Y es que al parecer la psicodelia es el reducto de las emociones para Newcombe. Si en su trabajo anterior se decidió a abrir la paleta de matices y posibilidades sonoras al probar sus composiciones en la piel del post punk e incluso del pop, en su nueva entrega volvió a las raíces. Por más que el recital haya arrancado con un tema de Fire Doesn’t Grow On Trees, “Number One Lucky Kitty”, suerte de folk barroco. Secundada por la canción que abre ese disco, “The Real”, con la que redime la soleada tradición psicodélica de la Costa Oeste estadounidense. En tanto que “Fudge” bajó un cambio hasta sumergirse en un estado de gracia. Todo un cuelgue canábico expansivo. A partir de ese momento, ya se podía comenzar a tener una idea de por qué sus recitales gozan de la fama de ser tan longevos: el tiempo que se toman entre tema y tema para cambiar instrumentos, hablar, prender un pucho y organizarse puede llegar a durar casi lo mismo que una canción.
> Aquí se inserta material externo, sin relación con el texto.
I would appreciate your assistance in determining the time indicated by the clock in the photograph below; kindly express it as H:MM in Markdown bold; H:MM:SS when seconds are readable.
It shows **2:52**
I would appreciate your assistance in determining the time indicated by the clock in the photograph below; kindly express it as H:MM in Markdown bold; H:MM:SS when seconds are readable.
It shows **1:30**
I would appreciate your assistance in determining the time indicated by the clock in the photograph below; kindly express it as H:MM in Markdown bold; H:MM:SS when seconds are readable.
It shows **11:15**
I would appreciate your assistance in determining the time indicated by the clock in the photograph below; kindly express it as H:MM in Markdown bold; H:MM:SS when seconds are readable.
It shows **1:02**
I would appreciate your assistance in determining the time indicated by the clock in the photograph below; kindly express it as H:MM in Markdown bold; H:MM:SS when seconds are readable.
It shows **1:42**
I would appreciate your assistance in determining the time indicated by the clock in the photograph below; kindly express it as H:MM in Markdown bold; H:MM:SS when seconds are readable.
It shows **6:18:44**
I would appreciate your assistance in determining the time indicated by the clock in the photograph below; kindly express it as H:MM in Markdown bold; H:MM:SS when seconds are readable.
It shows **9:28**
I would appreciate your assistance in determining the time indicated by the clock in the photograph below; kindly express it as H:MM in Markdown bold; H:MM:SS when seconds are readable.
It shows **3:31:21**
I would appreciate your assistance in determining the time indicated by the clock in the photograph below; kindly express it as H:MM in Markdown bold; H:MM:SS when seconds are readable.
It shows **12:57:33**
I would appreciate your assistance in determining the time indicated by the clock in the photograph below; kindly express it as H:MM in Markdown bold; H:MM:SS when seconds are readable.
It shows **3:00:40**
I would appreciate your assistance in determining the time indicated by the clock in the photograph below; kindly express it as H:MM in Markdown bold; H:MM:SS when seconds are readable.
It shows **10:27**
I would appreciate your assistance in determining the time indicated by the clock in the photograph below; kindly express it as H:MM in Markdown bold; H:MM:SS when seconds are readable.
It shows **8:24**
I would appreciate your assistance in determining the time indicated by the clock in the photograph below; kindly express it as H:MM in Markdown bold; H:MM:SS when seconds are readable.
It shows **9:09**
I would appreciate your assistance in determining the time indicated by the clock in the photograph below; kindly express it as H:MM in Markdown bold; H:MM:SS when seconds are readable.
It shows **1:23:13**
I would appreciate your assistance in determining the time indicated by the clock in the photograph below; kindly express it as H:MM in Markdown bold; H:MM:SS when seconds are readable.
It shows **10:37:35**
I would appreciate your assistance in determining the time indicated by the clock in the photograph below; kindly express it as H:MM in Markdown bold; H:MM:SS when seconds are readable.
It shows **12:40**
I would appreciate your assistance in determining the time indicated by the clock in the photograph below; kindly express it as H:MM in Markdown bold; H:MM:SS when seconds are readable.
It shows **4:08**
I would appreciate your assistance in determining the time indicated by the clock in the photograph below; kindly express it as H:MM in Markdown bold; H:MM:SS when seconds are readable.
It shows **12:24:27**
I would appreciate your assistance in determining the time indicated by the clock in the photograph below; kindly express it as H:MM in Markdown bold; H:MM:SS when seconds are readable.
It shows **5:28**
En “Wait a Minute” el combo demostró su disciplina para el ensayo. Pese a que suena como una orquesta ensamblada, cada uno entiende la misma cadencia a su manera. Y lo demuestran con el cuerpo. Mientras Newcombe, canta y toca mirando a sus músicos, el guitarrista Ricky Maymi sube y baja sin parar con su instrumento, el tecladista Ryan Van Kried fluye hacia adelante y hacia atrás, el bajista Hallberg Daoi vibra en el mismo lugar, y Joel Gion vive inmerso en su mundo de maracas y panderetas. Todo un personaje. Es como el MC de la banda, por más que ni siquiera cante. Su lugar en el centro del escenario habla más que mil palabras. En “Pish”, el grupo se fue alejando de este presente, y entró en un viaje de ecos fantasmales y groove. Pero ese idilio desdoblado duró apenas unos minutos, y volvieron al presente con el folk rutero “Your Mind is My Café”. Y es que todo en esta banda versa sobre el estímulo. Entonces el público los arenga.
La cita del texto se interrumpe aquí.